:: EXCERPTED TEXT

« How to become anorexic »
At 13 years old, I looked up on google: “How to become anorexic”. The rest is history. Somehow, after a heartbreak, starving was the only thing that made sense to me. If I could not control what was happening in my life, at least, I could control my appetite. I loved making myself go hungry. To feel so empowered. To be able to rise above my human instincts. To feel somehow, that I was better than everyone else, because I would not indulge. Because I could eat very little and still do hours of ballet every day. To feel on top of the world for a moment. Until the moment became a little less rosy. I was in control, or so I thought… The truth is, it might look nice and feel nice at first, but there is nothing glamorous about an eating disorder. It quickly gives way to ugly and death like allure, eats away your attention, your precious time, and eventually your power. It begins to overpower you and you lose control. What started out as a fun diet turns out to be a two-week trip to the hospital with severe existential questions to answer and a sense of humiliation and defeat.

::::
:: PROVIDED DATA

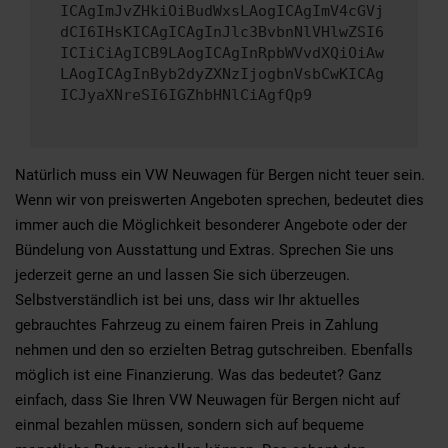
ICAgImJvZHkiOiBudWxsLAogICAgImV4cGVj
dCI6IHsKICAgICAgInJlc3BvbnNlVHlwZSI6
ICIiCiAgICB9LAogICAgInRpbWVvdXQiOiAw
LAogICAgInByb2dyZXNzIjogbnVsbCwKICAg
ICJyaXNreSI6IGZhbHNlCiAgfQp9
Natürlich muss ein VW Neuwagen für Bergen nicht teuer sein.
Wenn wir von preiswerten Angeboten sprechen, bedeutet dies
immer auch die Möglichkeit besonderer Angebote oder der
Bündelung von Ausstattung und Extras. Sprechen Sie uns
jederzeit gerne an und lassen Sie sich überzeugen.
Selbstverständlich ist bei uns, dass wir Ihr aktuelles
gebrauchtes Fahrzeug zu einem fairen Preis in Zahlung
nehmen und den so erzielten Betrag gutschreiben. Ebenfalls
möglich ist eine Finanzierung. Was das bedeutet? Ganz
einfach, dass Sie Ihren VW Neuwagen für Bergen nicht auf
einmal bezahlen müssen, sondern sich auf bequeme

::::

Copy the entire account of the eating disorder, title included, without changing a word.

EXERCISE RESULT ->
« How to become anorexic »
At 13 years old, I looked up on google: “How to become anorexic”. The rest is history. Somehow, after a heartbreak, starving was the only thing that made sense to me. If I could not control what was happening in my life, at least, I could control my appetite. I loved making myself go hungry. To feel so empowered. To be able to rise above my human instincts. To feel somehow, that I was better than everyone else, because I would not indulge. Because I could eat very little and still do hours of ballet every day. To feel on top of the world for a moment. Until the moment became a little less rosy. I was in control, or so I thought… The truth is, it might look nice and feel nice at first, but there is nothing glamorous about an eating disorder. It quickly gives way to ugly and death like allure, eats away your attention, your precious time, and eventually your power. It begins to overpower you and you lose control. What started out as a fun diet turns out to be a two-week trip to the hospital with severe existential questions to answer and a sense of humiliation and defeat.